Bug 111101 - -finline-small-functions may invert FP arguments breaking FP bit accuracy in case of NaNs

Summary: -finline-small-functions may invert FP arguments breaking FP bit accuracy in ...

Status:	RESOLVED INVALID

Alias:	None

Product:	gcc
Classification:	Unclassified
Component:	rtl-optimization (show other bugs)
Version:	11.3.0

Importance:	P3 normal
Target Milestone:	---
Assignee:	Not yet assigned to anyone

URL:
Keywords:

Depends on:
Blocks:

Reported:	2023-08-22 13:30 UTC by Pavel M
Modified:	2023-08-22 14:06 UTC (History)
CC List:	1 user (show)

See Also:
Host:
Target:
Build:
Known to work:
Known to fail:
Last reconfirmed:

Attachments
Add an attachment (proposed patch, testcase, etc.)

Note You need to log in before you can comment on or make changes to this bug.

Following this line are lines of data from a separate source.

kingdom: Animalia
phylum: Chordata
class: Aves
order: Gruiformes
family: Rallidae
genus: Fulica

Description Pavel M 2023-08-22 13:30:05 UTC

Notes:
1. This may not be a bug.
2. This may be a duplicate.
3. I don't have MRE.

Brief: -finline-small-functions may invert FP arguments breaking FP bit accuracy 
 in case of NaNs

Demo:
$ gcc t1.c -O1 -std=c11 && ./a
r     nan 7fe5ed65
r_ref nan 7fe5ed65

$ gcc t1.c -O1 -std=c11 -finline-small-functions && ./a
r     -nan fffffffe
r_ref nan 7fe5ed65

Description: In my code I add two FP values (represented in "raw hex"): 0x7fa5ed65 (sNaN) with 0xfffffffe (qNaN). x86_64 instruction addss returns 0x7fe5ed65 (sNaN). However, under -finline-small-functions gcc, I guess, rewrites A+B to B+A, resulting in 0xfffffffe (qNaN), which breaks FP bit accuracy.

I examined generated assembly code:
-O1:
add(x, y)
x => ecx => ebp => xmm0
y => edx => edi => xmm1
addss xmm1, xmm0 (at&t syntax)

-O1 -finline-small-functions:
add(x, y)
x => ecx => esi => xmm1
y => edx => ebx => xmm0
addss xmm1, xmm0 (at&t syntax)

Here we see that in case of -finline-small-functions x and y are inverted.

Notes:
1. Some software may rely on FP bit accuracy in case of NaNs (NaN boxing, etc.).
2. I'm not sure which "Component:" to select: rtl-optimization or tree-optimization.

Comment 1 Alexander Monakov 2023-08-22 14:06:32 UTC

0x7fe5ed65 is a quiet NaN, not signaling (it differs from the input 0x7fa5ed65 sNaN by the leading mantissa bit 0x00400000).

IEEE-754 does not pin down which of the two payloads should be propagated when both operands are NaNs, and neither do language standards, so for GCC floating-point addition and similar operations are commutative.

Observed NaN payloads are not predictable and may change depending on optimization level, choice of x87 vs. SSE instructions, etc. This is not a bug.